Die Vorstellungen, die der Forderung nach Stabilisierung zugrunde liegen, sind vom Anfang bis zum Ende unhaltbar und widerspruchsvoll. Die Stabilität, die die Stabilisierung sich zum Ziele setzt, ist ein leerer Begriff. Im Fließenden und Sichewigverändernden sucht man ein Festes und Unveränderliches; das Unmessbare soll gemessen, das Flüchtige soll festgehalten werden.

Der Mensch, der wird und vergeht, der in jedem Augenblicke ein anderer ist und dessen Wertungen, Wollungen und Handlungen sich mit dem Wandel seines Seins ändern, wird als ein ewig Unwandelbarer gedacht. Oder man sucht Werten und Handeln von dem handelnden Menschen und seiner Wandelbarkeit loszulösen, man nimmt das Bestehen ewiger unveränderlicher Werte an, die vom Menschen und seiner Wertung unabhängig im Kosmos für sich sind und an denen Werten und Handeln des Menschen gemessen werden können.

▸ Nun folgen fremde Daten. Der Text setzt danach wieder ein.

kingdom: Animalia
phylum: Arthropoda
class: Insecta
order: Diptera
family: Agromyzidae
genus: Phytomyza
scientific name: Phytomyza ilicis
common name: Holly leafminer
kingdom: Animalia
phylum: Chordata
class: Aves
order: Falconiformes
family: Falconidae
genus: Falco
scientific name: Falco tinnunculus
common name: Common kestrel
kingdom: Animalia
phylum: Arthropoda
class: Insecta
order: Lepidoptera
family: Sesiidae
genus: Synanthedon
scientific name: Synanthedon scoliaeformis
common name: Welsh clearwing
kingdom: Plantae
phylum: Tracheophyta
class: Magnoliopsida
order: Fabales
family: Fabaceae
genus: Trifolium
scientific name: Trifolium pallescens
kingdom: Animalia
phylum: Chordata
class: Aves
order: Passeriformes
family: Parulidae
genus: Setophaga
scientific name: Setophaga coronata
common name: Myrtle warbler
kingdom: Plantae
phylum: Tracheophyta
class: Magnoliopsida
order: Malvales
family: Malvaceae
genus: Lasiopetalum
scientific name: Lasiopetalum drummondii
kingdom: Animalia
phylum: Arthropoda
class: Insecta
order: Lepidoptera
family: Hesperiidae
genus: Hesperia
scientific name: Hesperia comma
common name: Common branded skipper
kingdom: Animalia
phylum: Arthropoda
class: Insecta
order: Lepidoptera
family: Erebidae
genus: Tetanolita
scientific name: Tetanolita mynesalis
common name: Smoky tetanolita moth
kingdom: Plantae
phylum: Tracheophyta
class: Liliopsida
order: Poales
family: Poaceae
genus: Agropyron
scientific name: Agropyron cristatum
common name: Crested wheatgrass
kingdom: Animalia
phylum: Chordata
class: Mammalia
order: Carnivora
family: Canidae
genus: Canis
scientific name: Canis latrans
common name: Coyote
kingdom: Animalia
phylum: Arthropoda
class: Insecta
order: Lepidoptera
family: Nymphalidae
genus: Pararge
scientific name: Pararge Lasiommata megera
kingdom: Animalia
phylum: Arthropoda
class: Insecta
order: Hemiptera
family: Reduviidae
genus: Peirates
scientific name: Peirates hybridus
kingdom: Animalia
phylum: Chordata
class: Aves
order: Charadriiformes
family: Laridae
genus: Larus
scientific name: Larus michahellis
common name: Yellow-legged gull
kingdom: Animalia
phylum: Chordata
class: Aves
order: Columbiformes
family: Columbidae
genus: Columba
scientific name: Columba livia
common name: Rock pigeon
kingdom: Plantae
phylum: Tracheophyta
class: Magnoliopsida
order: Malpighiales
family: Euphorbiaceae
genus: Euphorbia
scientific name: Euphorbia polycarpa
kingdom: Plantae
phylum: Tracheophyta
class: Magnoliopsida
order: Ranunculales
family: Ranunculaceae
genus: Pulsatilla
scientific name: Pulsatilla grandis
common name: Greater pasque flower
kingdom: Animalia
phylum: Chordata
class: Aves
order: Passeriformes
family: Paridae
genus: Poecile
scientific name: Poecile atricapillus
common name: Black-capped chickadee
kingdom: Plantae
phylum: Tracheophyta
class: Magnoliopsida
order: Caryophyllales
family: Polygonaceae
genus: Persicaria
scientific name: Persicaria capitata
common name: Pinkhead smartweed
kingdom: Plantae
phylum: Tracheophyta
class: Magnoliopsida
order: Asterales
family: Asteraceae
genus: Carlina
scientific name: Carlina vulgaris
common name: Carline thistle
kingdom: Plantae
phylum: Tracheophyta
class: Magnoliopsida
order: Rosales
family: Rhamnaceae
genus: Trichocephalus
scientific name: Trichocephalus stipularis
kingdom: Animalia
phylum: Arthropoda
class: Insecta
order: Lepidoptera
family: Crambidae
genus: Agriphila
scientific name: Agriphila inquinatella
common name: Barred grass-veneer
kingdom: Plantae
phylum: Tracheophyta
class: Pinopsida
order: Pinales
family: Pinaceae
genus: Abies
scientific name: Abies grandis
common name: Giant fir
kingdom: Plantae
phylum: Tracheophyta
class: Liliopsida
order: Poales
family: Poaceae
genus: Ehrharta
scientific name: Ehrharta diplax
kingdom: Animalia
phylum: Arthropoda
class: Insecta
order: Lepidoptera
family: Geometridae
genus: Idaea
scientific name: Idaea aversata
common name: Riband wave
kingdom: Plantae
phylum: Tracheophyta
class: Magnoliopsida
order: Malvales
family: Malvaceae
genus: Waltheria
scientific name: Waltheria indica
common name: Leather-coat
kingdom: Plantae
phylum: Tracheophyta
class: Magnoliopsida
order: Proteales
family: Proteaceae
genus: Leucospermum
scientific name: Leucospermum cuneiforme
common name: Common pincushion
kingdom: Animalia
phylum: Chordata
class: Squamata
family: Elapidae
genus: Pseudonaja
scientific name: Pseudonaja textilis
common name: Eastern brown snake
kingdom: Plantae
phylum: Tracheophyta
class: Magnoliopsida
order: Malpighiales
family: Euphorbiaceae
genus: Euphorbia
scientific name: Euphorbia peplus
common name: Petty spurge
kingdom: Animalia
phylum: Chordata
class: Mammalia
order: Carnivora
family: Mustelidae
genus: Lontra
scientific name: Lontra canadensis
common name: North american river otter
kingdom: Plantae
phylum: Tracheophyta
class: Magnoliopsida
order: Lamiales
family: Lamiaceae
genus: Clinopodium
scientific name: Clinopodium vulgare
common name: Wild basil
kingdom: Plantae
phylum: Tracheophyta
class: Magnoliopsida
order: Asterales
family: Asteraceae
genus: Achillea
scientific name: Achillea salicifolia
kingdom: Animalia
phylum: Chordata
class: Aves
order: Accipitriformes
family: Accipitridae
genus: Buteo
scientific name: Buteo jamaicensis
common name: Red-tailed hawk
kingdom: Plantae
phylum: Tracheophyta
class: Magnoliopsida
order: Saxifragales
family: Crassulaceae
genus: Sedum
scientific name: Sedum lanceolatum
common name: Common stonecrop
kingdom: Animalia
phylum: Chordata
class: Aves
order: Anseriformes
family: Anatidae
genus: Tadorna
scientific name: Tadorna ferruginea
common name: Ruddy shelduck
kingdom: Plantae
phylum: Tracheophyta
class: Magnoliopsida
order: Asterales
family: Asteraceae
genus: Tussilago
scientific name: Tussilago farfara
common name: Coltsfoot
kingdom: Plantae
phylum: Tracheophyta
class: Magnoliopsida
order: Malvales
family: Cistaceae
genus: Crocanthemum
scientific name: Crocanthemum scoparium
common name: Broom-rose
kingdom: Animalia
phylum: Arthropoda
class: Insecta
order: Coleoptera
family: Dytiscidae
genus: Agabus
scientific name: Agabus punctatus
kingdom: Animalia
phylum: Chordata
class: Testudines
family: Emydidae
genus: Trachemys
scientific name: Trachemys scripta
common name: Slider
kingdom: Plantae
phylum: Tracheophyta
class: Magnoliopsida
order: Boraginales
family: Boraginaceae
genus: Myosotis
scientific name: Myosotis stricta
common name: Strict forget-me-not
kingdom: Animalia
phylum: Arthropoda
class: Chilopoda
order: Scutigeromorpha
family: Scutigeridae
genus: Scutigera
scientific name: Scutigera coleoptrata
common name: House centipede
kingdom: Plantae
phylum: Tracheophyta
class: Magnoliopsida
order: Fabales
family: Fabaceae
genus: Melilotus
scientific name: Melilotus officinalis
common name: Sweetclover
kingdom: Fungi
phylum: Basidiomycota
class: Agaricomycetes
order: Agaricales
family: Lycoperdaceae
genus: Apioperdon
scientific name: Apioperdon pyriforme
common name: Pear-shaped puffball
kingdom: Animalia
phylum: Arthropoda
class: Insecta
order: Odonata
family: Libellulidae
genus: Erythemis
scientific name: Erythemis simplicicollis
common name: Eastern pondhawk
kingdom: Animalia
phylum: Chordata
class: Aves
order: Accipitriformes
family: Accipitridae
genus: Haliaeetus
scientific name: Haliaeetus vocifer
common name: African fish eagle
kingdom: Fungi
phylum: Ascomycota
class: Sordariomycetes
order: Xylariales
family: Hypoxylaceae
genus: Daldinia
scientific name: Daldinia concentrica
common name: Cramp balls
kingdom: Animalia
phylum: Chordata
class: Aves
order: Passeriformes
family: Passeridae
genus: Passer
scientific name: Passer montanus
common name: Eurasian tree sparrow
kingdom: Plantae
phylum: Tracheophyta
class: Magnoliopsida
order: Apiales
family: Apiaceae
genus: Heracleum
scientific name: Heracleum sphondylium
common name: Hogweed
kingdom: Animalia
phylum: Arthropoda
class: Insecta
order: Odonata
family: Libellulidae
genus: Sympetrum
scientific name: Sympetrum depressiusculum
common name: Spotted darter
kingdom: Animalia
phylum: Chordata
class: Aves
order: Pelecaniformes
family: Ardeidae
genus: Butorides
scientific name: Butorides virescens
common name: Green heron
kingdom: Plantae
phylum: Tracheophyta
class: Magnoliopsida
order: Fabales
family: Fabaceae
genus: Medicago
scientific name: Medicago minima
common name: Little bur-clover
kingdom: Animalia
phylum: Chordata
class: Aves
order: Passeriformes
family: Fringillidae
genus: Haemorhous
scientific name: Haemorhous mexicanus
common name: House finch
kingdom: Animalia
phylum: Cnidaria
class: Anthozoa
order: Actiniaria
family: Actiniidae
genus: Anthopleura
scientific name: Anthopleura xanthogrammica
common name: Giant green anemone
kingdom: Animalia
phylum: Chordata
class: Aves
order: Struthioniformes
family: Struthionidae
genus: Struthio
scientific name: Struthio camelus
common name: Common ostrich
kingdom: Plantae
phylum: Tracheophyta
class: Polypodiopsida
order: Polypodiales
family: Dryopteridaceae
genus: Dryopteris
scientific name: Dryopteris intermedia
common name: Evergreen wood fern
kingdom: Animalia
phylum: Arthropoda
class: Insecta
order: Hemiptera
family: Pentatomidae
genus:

Irving Fisher, der geistige Führer der zeitgenössischen amerikanischen Bewegung für Stabilisierung, stellt dem Gelde den Inhalt eines Korbes gegenüber, in den die Hausfrau die Waren tut, die sie auf dem Markte für den täglichen Bedarf ihres Haushalts einkauft…

Das Verfahren, das hier zur Messung der Geldwertveränderungen vorgeschlagen wird, wäre vortrefflich, wenn die Hausfrau und ihr Haushalt als unveränderliche Wesenheiten angesehen werden könnten, wenn der Einkaufskorb der Hausfrau immer die gleichen Waren und von jeder einzelnen Ware die gleiche Menge enthalten würde, und wenn die Bedeutung, die die Hausfrau dem Inhalt dieses Korbes beilegt, stets unverändert bliebe. Doch wir haben eine Welt vor uns, in der diese Bedingungen nicht erfüllt sind.

Ein Vergleich von Preisen, die an verschiedenen Orten und zu verschiedenen Zeiten für Waren gezahlt wurden, die die Technologie oder die Preisstatistik mit demselben Wort zu bezeichnen pflegen, ist nichtssagend, wenn nicht feststeht, dass es sich um Waren derselben Beschaffenheit handelt, wobei unter Beschaffenheit alle jene Eigenschaften zu verstehen sind, die von Kauflustigen bei der Erstellung des Preisangebots berücksichtigt werden. Da die Beschaffenheit aller Waren des unmittelbaren Verbrauchs sich im Verlauf der Zeiten ändert, erweisen sich die Gedankengänge, die zur Messung der Kaufkraftverschiebungen führen wollen, schon in dieser Hinsicht als verfehlt.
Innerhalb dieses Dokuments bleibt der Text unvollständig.